Размер шрифта
-
+

Гарь - стр. 20

Стефан поставил под челобитной подпись, подождал, пока приложат руку остальные, скатал бумагу в трубочку, спрятал за пазуху однорядки, быстро, приученно приобрядил себя перед зеркалом. Никон тоже придирчиво всмотрелся в свое отображение, будто рассматривал в нем не себя, а другого, постороннего, ладонью снизу подпушил бороду и встал рядом со Стефаном под благословение епископа Павла. И остальные благословили их вслед крестным напутственным знамением.

Стемнело, попросили свечей. Сидя за широким столом в ожидании вестей, больше молчали. Тишина и темень таились по углам, лица и жесты были натянуты и скупы.

«Как на Тайной вечере», – подумал Аввакум. И сразу же всплыла другая, заставившая поежиться, мысль: «Но где тут Христос, кто Иуда?» Напугавшись явленной, аки тать в нощи, греховной мыслишки, он громко попросил сидящего рядом костромского протопопа Даниила:

– Давеча сказывал, да не досказал ты про войну свою, теперь бы как раз.

– Ну и напал я! Давай домры да сопелки, да личины козловидные ломать и утаптывать, а скоморохов тех – в шею, в шею! – продолжил, будто и не прерывался, Даниил. – Отучил от своего прихода, так оне в соседний утянулись. А там в попех был шибко зельем утружденный отец Ефим, так они ему полюбились! Сам во хмелю с харей поганой на лице христианском да с медведем в обнимку плясы расплясывает, так еще и женку с детишками к тому же нудит. Вота-ка чо там деется. Москве – куда-а!

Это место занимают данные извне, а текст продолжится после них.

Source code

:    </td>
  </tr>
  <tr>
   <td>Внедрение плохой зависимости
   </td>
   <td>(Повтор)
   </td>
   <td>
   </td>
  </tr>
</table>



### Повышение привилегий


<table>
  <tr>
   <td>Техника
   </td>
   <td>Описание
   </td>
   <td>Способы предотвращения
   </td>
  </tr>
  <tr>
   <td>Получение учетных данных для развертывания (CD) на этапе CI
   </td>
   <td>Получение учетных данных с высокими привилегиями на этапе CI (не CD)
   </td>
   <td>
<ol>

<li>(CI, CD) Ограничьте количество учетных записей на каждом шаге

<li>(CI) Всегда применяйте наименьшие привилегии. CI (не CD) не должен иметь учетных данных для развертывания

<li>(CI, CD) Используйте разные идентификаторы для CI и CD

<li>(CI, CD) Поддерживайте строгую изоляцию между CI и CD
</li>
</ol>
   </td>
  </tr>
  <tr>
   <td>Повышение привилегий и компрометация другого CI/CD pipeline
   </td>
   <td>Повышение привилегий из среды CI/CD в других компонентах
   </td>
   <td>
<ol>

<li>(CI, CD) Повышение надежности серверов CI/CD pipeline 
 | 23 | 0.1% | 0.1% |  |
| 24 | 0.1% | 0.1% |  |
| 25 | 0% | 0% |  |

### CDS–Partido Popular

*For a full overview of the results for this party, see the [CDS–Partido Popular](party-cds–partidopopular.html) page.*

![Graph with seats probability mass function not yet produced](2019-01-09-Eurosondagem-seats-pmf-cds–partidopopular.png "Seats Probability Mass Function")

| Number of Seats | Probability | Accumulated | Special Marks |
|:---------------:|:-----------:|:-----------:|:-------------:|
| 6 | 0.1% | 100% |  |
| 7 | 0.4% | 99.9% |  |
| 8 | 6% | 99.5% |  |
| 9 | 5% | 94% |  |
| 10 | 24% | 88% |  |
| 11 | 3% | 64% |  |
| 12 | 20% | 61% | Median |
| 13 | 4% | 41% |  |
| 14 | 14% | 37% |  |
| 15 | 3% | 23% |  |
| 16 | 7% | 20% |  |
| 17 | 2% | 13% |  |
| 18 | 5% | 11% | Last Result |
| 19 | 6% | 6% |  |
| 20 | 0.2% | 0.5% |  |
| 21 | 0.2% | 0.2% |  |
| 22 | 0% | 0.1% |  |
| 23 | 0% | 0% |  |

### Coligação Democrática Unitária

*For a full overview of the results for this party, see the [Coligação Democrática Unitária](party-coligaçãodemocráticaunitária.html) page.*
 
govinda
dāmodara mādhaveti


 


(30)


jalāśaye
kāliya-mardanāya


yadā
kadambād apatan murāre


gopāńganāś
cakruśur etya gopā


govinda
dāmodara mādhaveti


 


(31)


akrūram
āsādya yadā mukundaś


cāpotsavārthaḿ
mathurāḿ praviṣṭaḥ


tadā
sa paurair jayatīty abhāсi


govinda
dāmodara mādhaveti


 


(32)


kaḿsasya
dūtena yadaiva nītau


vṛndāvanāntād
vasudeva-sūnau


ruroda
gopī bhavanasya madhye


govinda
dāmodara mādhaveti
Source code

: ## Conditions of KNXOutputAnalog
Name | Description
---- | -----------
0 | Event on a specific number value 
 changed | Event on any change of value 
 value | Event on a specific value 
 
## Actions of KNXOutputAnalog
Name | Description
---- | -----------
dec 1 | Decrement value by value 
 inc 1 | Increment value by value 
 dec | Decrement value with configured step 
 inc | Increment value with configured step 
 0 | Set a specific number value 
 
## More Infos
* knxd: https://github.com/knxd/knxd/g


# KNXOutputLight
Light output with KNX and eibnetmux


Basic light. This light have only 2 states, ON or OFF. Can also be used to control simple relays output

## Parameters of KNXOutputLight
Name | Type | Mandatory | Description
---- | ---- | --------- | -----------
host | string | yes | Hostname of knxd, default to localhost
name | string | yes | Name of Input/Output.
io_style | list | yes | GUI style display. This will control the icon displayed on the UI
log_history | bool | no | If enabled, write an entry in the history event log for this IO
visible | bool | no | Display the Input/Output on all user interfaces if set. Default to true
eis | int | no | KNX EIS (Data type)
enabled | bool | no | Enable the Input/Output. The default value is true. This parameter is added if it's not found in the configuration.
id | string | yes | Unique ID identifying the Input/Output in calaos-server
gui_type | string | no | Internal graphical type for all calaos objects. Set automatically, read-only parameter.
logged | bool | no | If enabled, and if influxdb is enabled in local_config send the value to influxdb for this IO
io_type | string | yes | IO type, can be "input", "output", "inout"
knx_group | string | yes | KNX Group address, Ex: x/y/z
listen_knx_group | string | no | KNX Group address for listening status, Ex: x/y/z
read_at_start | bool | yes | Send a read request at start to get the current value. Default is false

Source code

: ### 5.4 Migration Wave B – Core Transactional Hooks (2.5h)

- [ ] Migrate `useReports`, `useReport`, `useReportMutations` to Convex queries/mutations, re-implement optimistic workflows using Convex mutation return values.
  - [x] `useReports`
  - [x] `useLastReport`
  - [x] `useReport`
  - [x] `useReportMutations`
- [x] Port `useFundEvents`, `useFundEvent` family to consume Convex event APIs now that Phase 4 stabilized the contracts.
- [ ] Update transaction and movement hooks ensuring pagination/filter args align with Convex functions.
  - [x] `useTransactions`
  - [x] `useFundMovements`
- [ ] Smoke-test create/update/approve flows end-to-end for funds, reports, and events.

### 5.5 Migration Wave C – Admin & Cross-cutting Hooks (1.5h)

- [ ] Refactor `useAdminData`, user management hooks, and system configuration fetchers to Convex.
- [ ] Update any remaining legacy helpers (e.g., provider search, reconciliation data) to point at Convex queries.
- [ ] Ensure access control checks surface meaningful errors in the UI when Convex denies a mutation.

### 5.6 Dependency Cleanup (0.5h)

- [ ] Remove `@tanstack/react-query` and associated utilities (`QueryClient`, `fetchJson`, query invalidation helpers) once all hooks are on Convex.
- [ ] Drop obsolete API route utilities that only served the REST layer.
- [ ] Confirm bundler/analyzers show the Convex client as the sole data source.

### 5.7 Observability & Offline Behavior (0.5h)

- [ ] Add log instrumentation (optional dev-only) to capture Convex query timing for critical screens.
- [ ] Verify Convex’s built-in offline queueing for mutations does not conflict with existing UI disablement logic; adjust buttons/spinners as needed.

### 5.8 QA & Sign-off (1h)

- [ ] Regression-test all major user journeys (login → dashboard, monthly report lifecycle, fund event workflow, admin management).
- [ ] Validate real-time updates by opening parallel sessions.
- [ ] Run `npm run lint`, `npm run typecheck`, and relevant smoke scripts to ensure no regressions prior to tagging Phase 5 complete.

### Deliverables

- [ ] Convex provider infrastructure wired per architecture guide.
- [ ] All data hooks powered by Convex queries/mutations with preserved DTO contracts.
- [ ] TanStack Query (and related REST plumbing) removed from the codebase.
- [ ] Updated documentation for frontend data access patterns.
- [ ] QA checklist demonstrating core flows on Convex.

– И ни разу из тебя уроду не делали? – засомневался поп Лазарь. – Я за каждый подвиг такой умученником пребывал, токмо что без венца. Почитай, все косточки переломаны да бечевкой связаны. Потому и в Москву прибег отдышаться. Нашего брата в самих церквах не жалуют. Стянут скуфейку и давай дуть чем попадя.

– Всюду бой, – кивал Даниил. – Четырежды до смертки самой, кажись, укатывали… Как дохлятину, кинут в канаву али под забор, а сами со смехом на луг мимо церкви скачут: в ладони плесканье, задом кривлянье, ногами вихлянье, тфу-у-у!.. Дьявола тешат, о душах думать охоты нет, а игры бесовские имя, яко мед. И что подеялось с православной Русью? Вся-то она в сетях сатанинских бьется, аки муха, и нет ей в том принуждения, а своей охотой во ад путь метит!

Неронов слушал, тая в бороде горькую усмешку, поглядывал на Аввакума. Уж как того-то обхаживали в родном сельце Григорове и других, он знал. И за долгие службы, и за единогласное чтение не раз кровянили, своими боками платил за принуждение ко многим земным поклонам, строгим постам, за патриаршьи пошлины. Посматривал – не заговорит ли, но протопоп молчал, горячими глазами сочувственно глядя на Даниила.

– Нестроение великое, – вздохнул Неронов. – Указ царский о единогласном пении не блюдут, что им указ! В храмах Божьих гвалт, шушуканье, детишки бегают, шалят, тут баб щупают без зазренья, те повизгивают, как сучонки. Клирошане поют, надрываются, а за гвалтом и не слыхать пения. Обедни не выстаивают, уходят. У меня в Казанской такого срама нет, но чую – надвигается и сюда сором.

– Длинно, говорят, поём, – хмыкнул Даниил, – пахать надо, а тут стой, слушай цельный день. Что скажешь? Плохие мы пастыри, овец своих распустили, как собрать в стадо Христово? Их ересь дьявольская пасёт, прелести сатанинские управляют, а мы в Москву, в сугреву, сбежались. Тут за живот свой не боязно, да и власть большая рядом. А ладно ли – бегать? Бог терпел… Я поутру к себе в Кострому потянусь.